JACKSONVILLE, Fla. — CSX Corp. announced that its Board of Directors has approved a 3-for-1 stock split, a 38 percent increase in the quarterly dividend on its common stock, and a $2 billion share buyback program.
“These actions reflect the success of CSX and its confidence in the future,” said Michael J. Ward, chairman, president and chief executive officer. “They build upon the $2 billion investment CSX is making this year to meet the nation’s future transportation needs and drive long-term shareholder value.”
From the beginning of 2006 to the end of 2010, CSX invested $8.3 billion in its business, raised its dividend 300 percent, and repurchased$5.6 billion worth of shares.
“The financial strength of CSX has allowed the company to use a balanced approach to deploying cash while also improving its credit profile,” said Oscar Munoz, executive vice president and chief financial officer.

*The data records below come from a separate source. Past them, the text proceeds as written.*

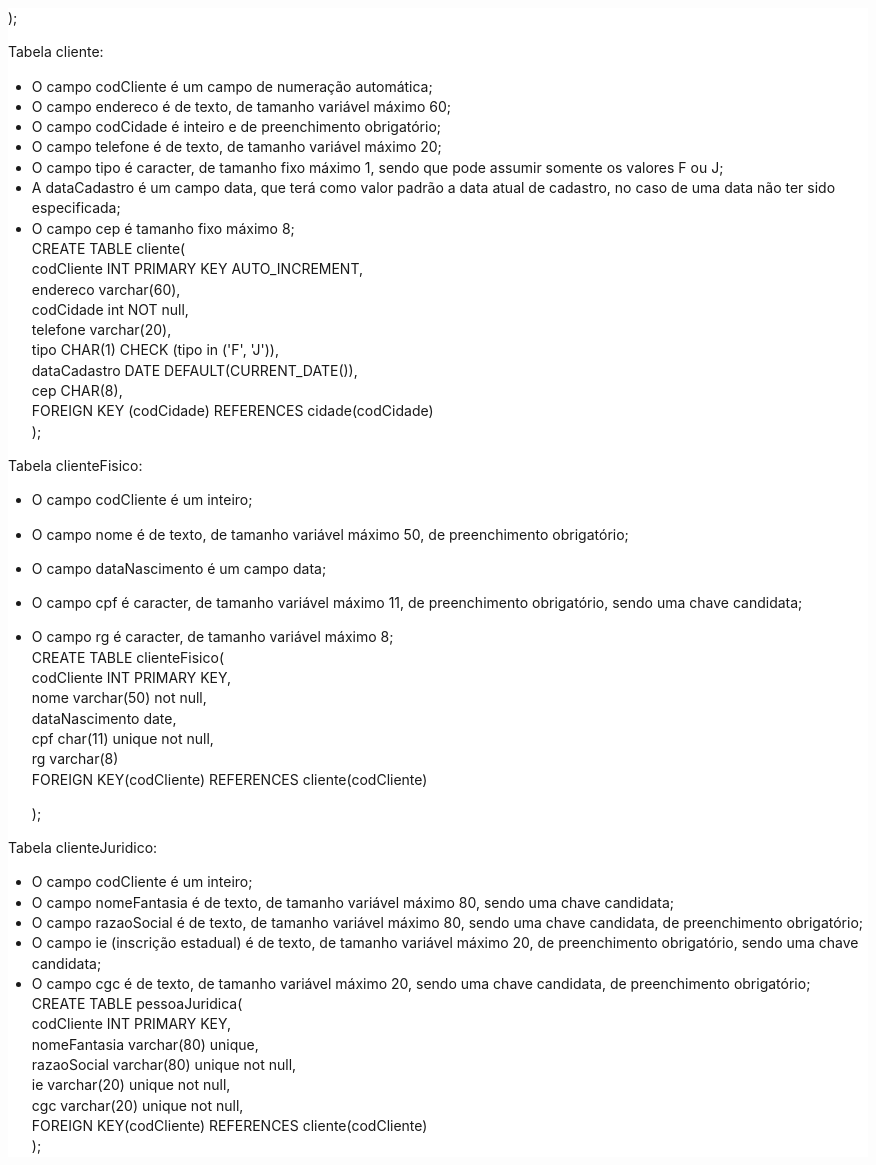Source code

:   );


Tabela cliente:

* O campo codCliente é um campo de numeração automática;  
* O campo endereco é de texto, de tamanho variável máximo 60;  
* O campo codCidade é inteiro e de preenchimento obrigatório;  
* O campo telefone é de texto, de tamanho variável máximo 20;  
* O campo tipo é caracter, de tamanho fixo máximo 1, sendo que pode assumir somente os valores F ou J;   
* A dataCadastro é um campo data, que terá como valor padrão a data atual de cadastro, no caso de uma data não ter sido especificada;  
* O campo cep é tamanho fixo máximo 8;  
  CREATE TABLE cliente(  
  	codCliente INT PRIMARY KEY AUTO\_INCREMENT,  
  	endereco varchar(60),  
  	codCidade int NOT null,  
  	telefone varchar(20),  
  	tipo CHAR(1) CHECK (tipo in ('F', 'J')),  
  	dataCadastro DATE DEFAULT(CURRENT\_DATE()),  
  	cep CHAR(8),  
  	FOREIGN KEY (codCidade) REFERENCES cidade(codCidade)  
  );




Tabela clienteFisico:

* O campo codCliente é um inteiro;  
* O campo nome é de texto, de tamanho variável máximo 50, de preenchimento obrigatório;  
* O campo dataNascimento é um campo data;  
* O campo cpf é caracter, de tamanho variável máximo 11, de preenchimento obrigatório, sendo uma chave candidata;  
* O campo rg é caracter, de tamanho variável máximo 8;  
  CREATE TABLE clienteFisico(  
  	codCliente INT PRIMARY KEY,  
  	nome varchar(50) not null,  
  	dataNascimento date,  
  	cpf char(11) unique not null,  
  	rg varchar(8)  
  	FOREIGN KEY(codCliente) REFERENCES cliente(codCliente)  
  	  
  );

Tabela clienteJuridico:

* O campo codCliente é um inteiro;  
* O campo nomeFantasia é de texto, de tamanho variável máximo 80, sendo uma chave candidata;  
* O campo razaoSocial é de texto, de tamanho variável máximo 80, sendo uma chave candidata, de preenchimento obrigatório;  
* O campo ie (inscrição estadual) é de texto, de tamanho variável máximo 20, de preenchimento obrigatório, sendo uma chave candidata;  
* O campo cgc é de texto, de tamanho variável máximo 20, sendo uma chave candidata, de preenchimento obrigatório;  
  CREATE TABLE pessoaJuridica(  
  	codCliente INT PRIMARY KEY,  
  	nomeFantasia varchar(80) unique,  
  	razaoSocial varchar(80) unique not null,  
  	ie varchar(20) unique not null,  
  	cgc varchar(20) unique not null,  
  	FOREIGN KEY(codCliente) REFERENCES cliente(codCliente)  
  );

The new quarterly dividend of $0.36, or $0.12 on a post-split basis, is payable on June 15, 2011 to shareholders of record at the close of business on May 31, 2011. The stock split will be for all shareholders of record at the close of business on May 31, 2011 with a distribution date of June 15, 2011. The new share buyback program is authorized to begin immediately and is expected to be completed by year-end 2012. Under the program, the company may purchase shares from time to time on the open market, through block trades or otherwise.